Because of his efforts to explain objectively, Baconi risks being accused of providing Hamas with historical legitimacy. That is clearly not his intention. Nor mine. But Hamas’ interpreting the conflict in a frame of settler colonialism has as much, or as little, sense as the ANC’s old analysis. Both conflicts could be described as resistance movements facing an opponent with a dramatically different level of coercive military power and different history of occupancy of the contested land. The Palestine-Israel conflict has the additional complexity of each side’s ethnic identities and strong religious claims to a divinely mandated terrain. It is not called the Holy Land for nothing. Establishing new States did not work for “Christian nationalism” in South Africa. Baconi finds scant evidence of any ongoing commitment to the Oslo Accords or to peace-making initiatives on either side. Pursuit of a Two State solution has come to nothing.

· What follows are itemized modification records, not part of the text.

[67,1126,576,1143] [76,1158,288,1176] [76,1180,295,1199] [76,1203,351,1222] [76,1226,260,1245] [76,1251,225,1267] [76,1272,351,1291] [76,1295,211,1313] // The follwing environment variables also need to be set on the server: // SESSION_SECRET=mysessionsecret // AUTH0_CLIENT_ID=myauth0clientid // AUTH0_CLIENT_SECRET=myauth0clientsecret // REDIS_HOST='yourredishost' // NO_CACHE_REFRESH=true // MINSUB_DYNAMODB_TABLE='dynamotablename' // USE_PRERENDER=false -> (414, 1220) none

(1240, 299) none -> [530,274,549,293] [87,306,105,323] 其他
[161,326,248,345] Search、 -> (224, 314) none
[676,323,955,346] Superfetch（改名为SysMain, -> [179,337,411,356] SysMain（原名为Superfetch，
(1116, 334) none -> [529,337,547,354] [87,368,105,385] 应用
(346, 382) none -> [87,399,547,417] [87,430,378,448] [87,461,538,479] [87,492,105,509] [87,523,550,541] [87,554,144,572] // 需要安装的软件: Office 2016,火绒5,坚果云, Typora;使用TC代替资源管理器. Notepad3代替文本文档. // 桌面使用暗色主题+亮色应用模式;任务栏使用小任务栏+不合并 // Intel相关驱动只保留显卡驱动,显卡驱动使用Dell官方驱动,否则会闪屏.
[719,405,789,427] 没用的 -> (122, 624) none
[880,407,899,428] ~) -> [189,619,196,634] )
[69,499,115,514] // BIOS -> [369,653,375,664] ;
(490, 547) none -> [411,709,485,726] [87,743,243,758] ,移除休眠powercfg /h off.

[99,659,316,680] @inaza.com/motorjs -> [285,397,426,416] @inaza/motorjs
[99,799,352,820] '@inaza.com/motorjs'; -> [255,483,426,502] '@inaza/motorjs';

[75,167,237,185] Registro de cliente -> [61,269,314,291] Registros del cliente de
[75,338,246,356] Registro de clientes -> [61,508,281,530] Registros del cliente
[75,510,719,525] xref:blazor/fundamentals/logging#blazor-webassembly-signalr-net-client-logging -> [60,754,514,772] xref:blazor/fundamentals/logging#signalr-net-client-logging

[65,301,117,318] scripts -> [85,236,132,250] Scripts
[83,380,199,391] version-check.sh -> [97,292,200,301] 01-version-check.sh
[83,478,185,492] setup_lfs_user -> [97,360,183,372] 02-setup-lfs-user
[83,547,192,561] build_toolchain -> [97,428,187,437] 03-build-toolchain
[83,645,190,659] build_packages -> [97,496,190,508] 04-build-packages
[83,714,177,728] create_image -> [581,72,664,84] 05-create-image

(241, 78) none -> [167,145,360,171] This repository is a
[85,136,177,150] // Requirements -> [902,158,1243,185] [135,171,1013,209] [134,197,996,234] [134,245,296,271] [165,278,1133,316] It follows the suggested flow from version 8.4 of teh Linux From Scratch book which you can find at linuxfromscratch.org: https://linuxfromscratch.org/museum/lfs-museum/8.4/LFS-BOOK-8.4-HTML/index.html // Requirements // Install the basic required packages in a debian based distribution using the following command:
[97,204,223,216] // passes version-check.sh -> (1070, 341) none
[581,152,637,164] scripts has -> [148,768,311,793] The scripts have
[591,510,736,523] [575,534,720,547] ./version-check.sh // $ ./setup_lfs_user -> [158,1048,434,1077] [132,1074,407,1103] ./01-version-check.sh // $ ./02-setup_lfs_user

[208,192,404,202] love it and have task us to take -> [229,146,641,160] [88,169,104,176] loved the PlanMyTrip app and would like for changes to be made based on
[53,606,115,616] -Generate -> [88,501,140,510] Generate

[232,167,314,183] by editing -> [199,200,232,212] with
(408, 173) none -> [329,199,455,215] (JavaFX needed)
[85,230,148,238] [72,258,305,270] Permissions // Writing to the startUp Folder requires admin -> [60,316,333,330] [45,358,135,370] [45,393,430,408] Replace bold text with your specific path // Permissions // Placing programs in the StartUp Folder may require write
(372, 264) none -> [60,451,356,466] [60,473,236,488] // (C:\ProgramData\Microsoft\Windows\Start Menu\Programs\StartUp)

Hamas statements from its internal and external leaders, Ismail Haniyeh and Khaled Meshal, quoted in the book, refer repeatedly to the enemy as “Zionists”. There is no mystery how some of the Labour Left have been accused of anti-Semitism. For them, rather than framing Zionism as one protagonist in a clash of nationalisms, the interpretation motivating the Oslo Accords, Zionism is the powerful last remnant of settler colonialism. This account of the singularity of the conflict is not necessarily anti-Semitic though it easily drifts into anti-Semitism. Most politicized South African young blacks whom I met in the 1980s referred to the “Boers” when they meant the South African security forces. A few were unsurprisingly anti-white. Some Labour Party members surprisingly, disgracefully, have crossed the boundary into anti-Semitism.
Baconi charts how Hamas’ strategy and tactics changed as facts on the ground changed, notably in the shifting sands of the Arab Spring in Egypt, and the leadership changes it brought, from Mubarak to Morsi, from Morsi to Sisi. But Hamas has retained its character as a nationalist Islamist movement despite persistent efforts to lump it with Da’esh and Al-Qaida – both of which it actively opposes. And the leadership has tacitly put aside a major ideological prop: the refusal to recognize the state of Israel. Given future flexibility, Hamas could move from ceasefire to meaningful negotiations given the right conditions.
Otherwise there are no grounds for optimism. Lives in southern Israel are insecure. Lives in Gaza verge on the insupportable. A humanitarian crisis beckons. Israel’s military power has entrenched rather than defeated resistance. Whether the Israeli government retains any vestigial desire for negotiation, now the USA has de facto finally abandoned its role as peace mediator, remains to be seen. Baconi has written a courageous, if depressing, book. Future peacemakers would do well to read it.